Hazel Southwell (@hazelsouthwell)
5th September 2021, 5:11
That seems extraordinary to me, in a session where we had multiple onboards and where the drone (or overhead) camera followed Latifi into the barrier. Maybe we were watching different world feeds.
S
5th September 2021, 6:35
Almost every time that multiple cars were on push lap, we only ever followed one of those two.

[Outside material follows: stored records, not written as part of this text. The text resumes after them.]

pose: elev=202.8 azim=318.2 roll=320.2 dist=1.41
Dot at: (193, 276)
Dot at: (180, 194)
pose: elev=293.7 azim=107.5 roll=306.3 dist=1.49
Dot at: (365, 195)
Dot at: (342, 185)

Maybe you just enjoy the broadcast that way? I just like to see all 20 cars, since there are actually that many of them…
jff
5th September 2021, 6:59
Do like I did: sign up for F1TV (and VPN).
Balue (@balue)
5th September 2021, 9:59
At least we got to follow some hot laps, unlike previous horrible messes, where they mostly picked up cars on out- or cool down laps.
Q1 should mostly follow the bottom 5 cars, and so on. How difficult can it be?

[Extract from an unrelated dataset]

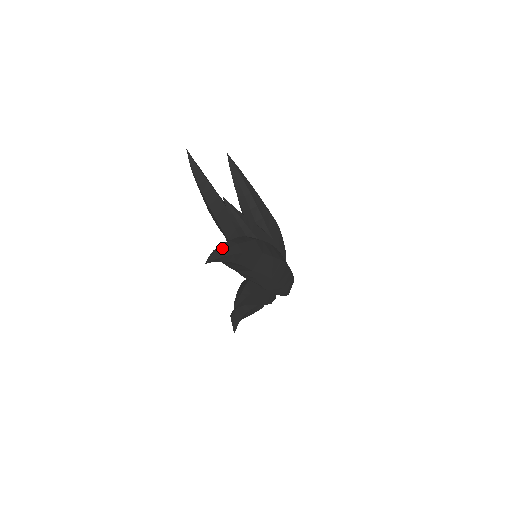
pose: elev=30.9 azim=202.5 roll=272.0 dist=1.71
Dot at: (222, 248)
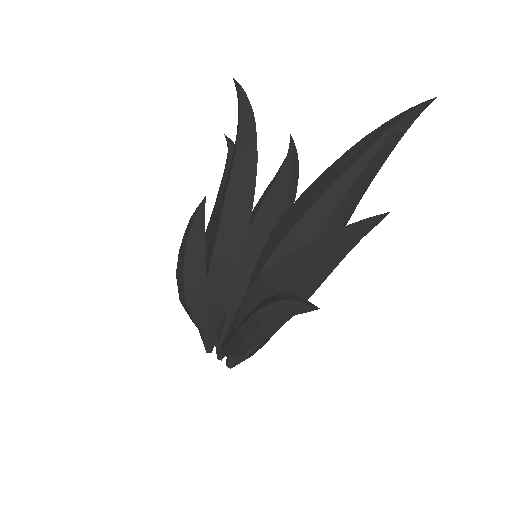
Dot at: occluded
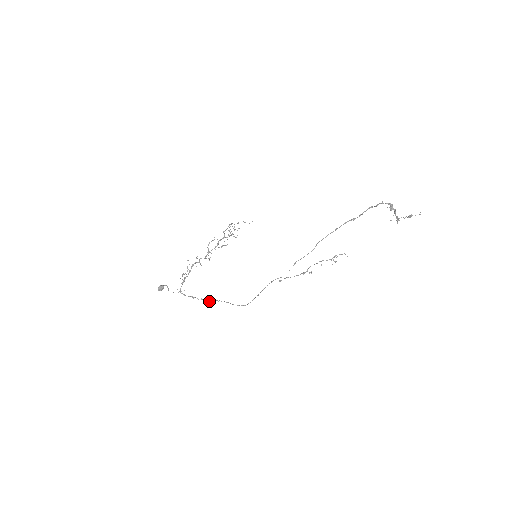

I agree the close-ups of a car is completely missing the point.
dot_com (@dot_com)
5th September 2021, 0:11
Interesting that Kimi was meeting with Jost – I wonder if he was trying to get Kimi to have one more year in a Williams
PT (@pt)
5th September 2021, 7:20
Interesting indeed.
Qeki (@qeki)
5th September 2021, 10:55
Well he almost drove for Williams after his comeback but he was then signed with Lotus. It was a very close call if I remember correctly
Broccoliface
5th September 2021, 0:48
I thought the story was that Lance was sent to give initial overtures to Alonso? Presumably so they could then use this denial and not have to lie.

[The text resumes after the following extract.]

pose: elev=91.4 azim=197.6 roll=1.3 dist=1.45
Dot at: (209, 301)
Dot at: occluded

Esploratore (@esploratore1)
5th September 2021, 1:14
So as an italian I ended up learning years ago that if you deny something it means it’s not true, that’s the same everywhere except in f1, where if you deny something it’s true!
rodewulf (@rodewulf)
5th September 2021, 2:09
@esploratore1
And between Horner and Wolff, to ask whether one could possibly do some gamesmanship, ill-faith is automatically linked to the other because of the question in itself and the accused side concludes that his rival is the one who will certainly attempt or have already tried that gamesmanship, and they don’t even need to deny it!
jff
5th September 2021, 7:02
And if it is true, then what?
erikje
5th September 2021, 12:35
Then you know it was not toto who told you.
KaIIe (@kaiie)
5th September 2021, 5:36
What?! The Ferrari drink on the podium has nothing to with the Ferrari F1 team? Never knew that.
Tommy C (@tommy-c)
5th September 2021, 5:55
A wine that’s as crunchy as an apple? Has it been frozen…? Might make for a dull champagne spray.
Jere (@jerejj)
5th September 2021, 6:32
The AM case is somewhat contradictory as Seb joined on longer than a one-year deal, so nothing to announce unless his situation is the same as Alonso’s, i.e., 2-year deal in 1+1 form.
PT (@pt)
5th September 2021, 7:39
Remember, there were rumours like this a few years back suggesting Alonso would head to Mercedes after Flavio and Toto were caught having lunch together. It’s just one of those crazy rumours I guess though it isn’t totally improbable if both Alonso and Aston Martin can benefit from it. F1 has a history of contract breakages.
Dave
5th September 2021, 9:35
Re Alonso: Think he’s retiring at Alpine.
Re Giedo tweet: 100%.
Jasper
5th September 2021, 9:52
Alonso moving across to Aston for 2022 wouldn’t make much sense especially when they offered him Vettel’s seat last year. Apparently he had Alpine and Aston offers for 2021. He also had talks with Red Bull prior to them signing Perez but that didn’t go anywhere.
Balue (@balue)
5th September 2021, 10:00
It’s Red Bull that should approach Alonso
Markus
5th September 2021, 10:30
I wish the media would stop making such a big deal about the booing. Its not racist, its pantomime and part of “show” f1 has created. Schumacher was hated when he dominated. Vettel was booed when he won, even rosberg got booed when ruined Hamiltons races. Hamilton is being booed because he is dominating and people like to cheer the underdog. If max dominates the coming years he will no doubt get the same treatment eventually.
ian dearing
5th September 2021, 10:41
Maybe van der Garde who conducted the media interview asked them to stop because he assumed the vast majority there wanted to hear what Hamilton had to say ?
erikje
5th September 2021, 12:38
Point is I heard a lot of cheering for Lewis.
Nobody seems to talk about that..
But hey, media makes news. That’s the 2021 way.